If you want stronger and more muscular arms, you won’t want to miss working out your tricep muscles. The triceps make up about 60% of your upper arm yet are often overlooked in favor of bicep arm workouts. Targeting your tricep muscles is important not only for a sculpted physique but also because they are important for power and stability.
The good news is that hitting your triceps at the gym is pretty easy and doesn’t require much time. Since the triceps are a small muscle group, hitting them twice a week is enough to achieve some impressive gains. Below, discover how to use the tricep extension machine next time you work out your arms.
Why use the tricep extension machine
How to do a proper tricep extension on a machine
Using a tricep extension machine is fairly straightforward. Begin by sitting on the seat in an upright position, adjusting the height of the seat accordingly so your feet are flat on the ground. Your hands should be placed in a neutral grip on the handles.
Adjust the weight stack to the desired weight. If you’re not sure where to start, start light and gradually increase until you reach a weight that is challenging enough but not too difficult to complete eight to ten reps. Once you’ve set up the position, here’s how to complete a tricep extension on the machine:
- Exhale and press as you move the handles outwards, extending the elbows.
- Slowly lower and return the handles to the starting position.
- Repeat for eight to ten reps. Rest, and then repeat for as many sets as desired (usually 3 to 5)
To make your tricep extensions even more challenging, you can also try drop sets when using this machine. Drop sets involve starting at a heavier weight, completing as many reps as you can before tiring out, and then lowering the weight stack to a lower weight to continue performing reps.
Are tricep extensions good for triceps?
Tricep extensions are great for isolating your tricep muscles as well as improving stability at the shoulders. For best results, aim to train triceps at least two to three times per week. During each session, try to complete 8 to 12 sets during each workout. Of these 12 sets, four or five can be using the tricep extension machine, whereas the other sets could consist of dips, tricep extensions, tricep cable pushdowns, etc.

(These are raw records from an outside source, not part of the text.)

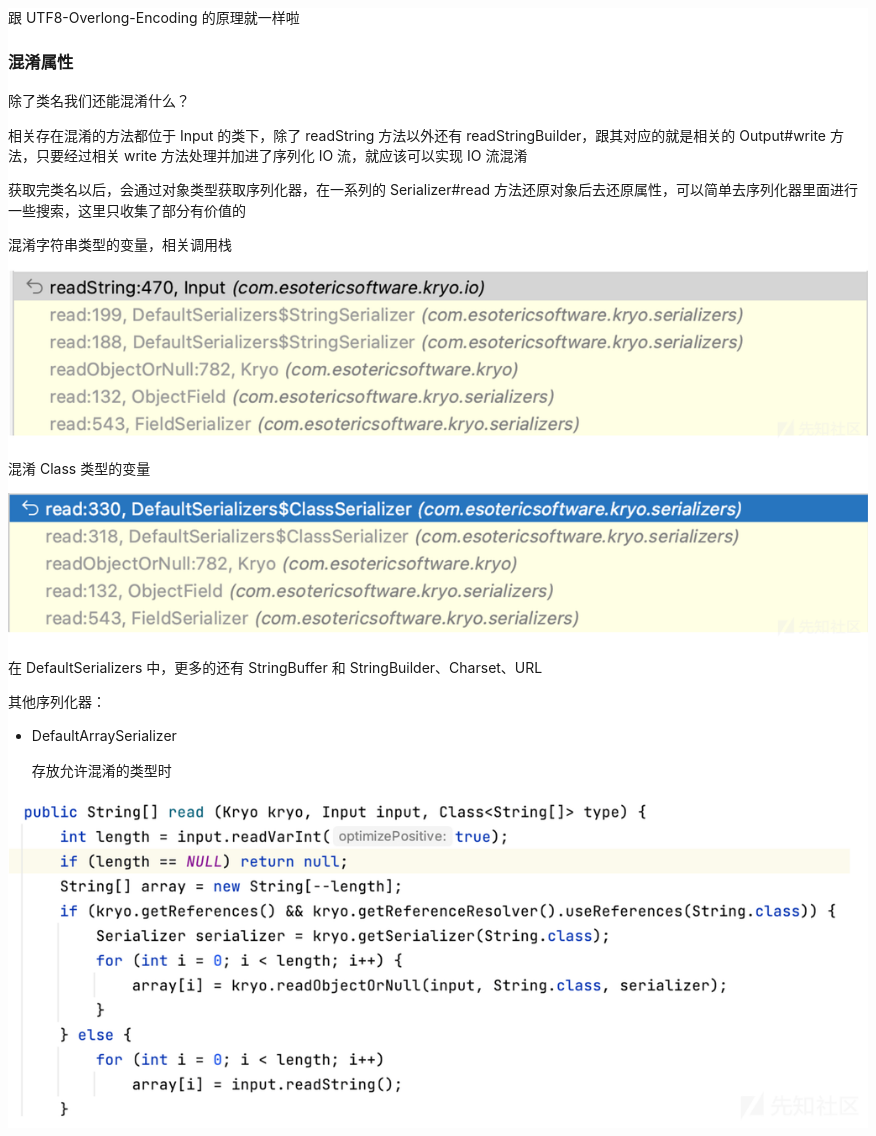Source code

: 跟 UTF8-Overlong-Encoding 的原理就一样啦

### 混淆属性

除了类名我们还能混淆什么？

相关存在混淆的方法都位于 Input 的类下，除了 readString 方法以外还有 readStringBuilder，跟其对应的就是相关的 Output#write 方法，只要经过相关 write 方法处理并加进了序列化 IO 流，就应该可以实现 IO 流混淆

获取完类名以后，会通过对象类型获取序列化器，在一系列的 Serializer#read 方法还原对象后去还原属性，可以简单去序列化器里面进行一些搜索，这里只收集了部分有价值的

混淆字符串类型的变量，相关调用栈

[![](assets/1711093174-e0a3061b74f1d53cd043ec242c11b35f.png)](https://xzfile.aliyuncs.com/media/upload/picture/20240318200001-0cd2e0aa-e51f-1.png)

混淆 Class 类型的变量

[![](assets/1711093174-772c25377e6bdcf728a01f22873a8c72.png)](https://xzfile.aliyuncs.com/media/upload/picture/20240318200033-1f83dc72-e51f-1.png)

在 DefaultSerializers 中，更多的还有 StringBuffer 和 StringBuilder、Charset、URL

其他序列化器：

-   DefaultArraySerializer
    
    存放允许混淆的类型时
    

[![](assets/1711093174-1c54901c5269ce98cee0e41f4b62a57e.png)](https://xzfile.aliyuncs.com/media/upload/picture/20240318200045-271d45cc-e51f-1.png)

Tips for using the tricep extension machine
- Avoid locking out the elbows, stopping the motion before you hit this point.
- Breathe out as you push the handles down, releasing them during the back end of the motion.
- Avoid using your upper body to push the weight down. If you find yourself relying too much on the upper body, drop the weight until you can effectively isolate the tricep muscles.
- If combining chest and tricep workouts in one day, always lift your chest before the triceps. The chest is the larger muscle group, which also hits the triceps during the exercises as well.
- Ensure the seat is adjusted properly for your height, which can make it easier to ensure your form is correct during your workout.
Does the tricep extension machine work?
All gym machines receive their fair share of controversy, which can make you question if the tricep extension machine really works. This machine is effective at targeting your triceps, but as with any gym exercise, it’s a good idea to diversify your exercises. Changing up your tricep routine with different exercises (both machine and free weight) is the best way to continually challenge your muscles over time. Adding a progressive overload plan to your arm workouts can also help keep you crushing your workouts.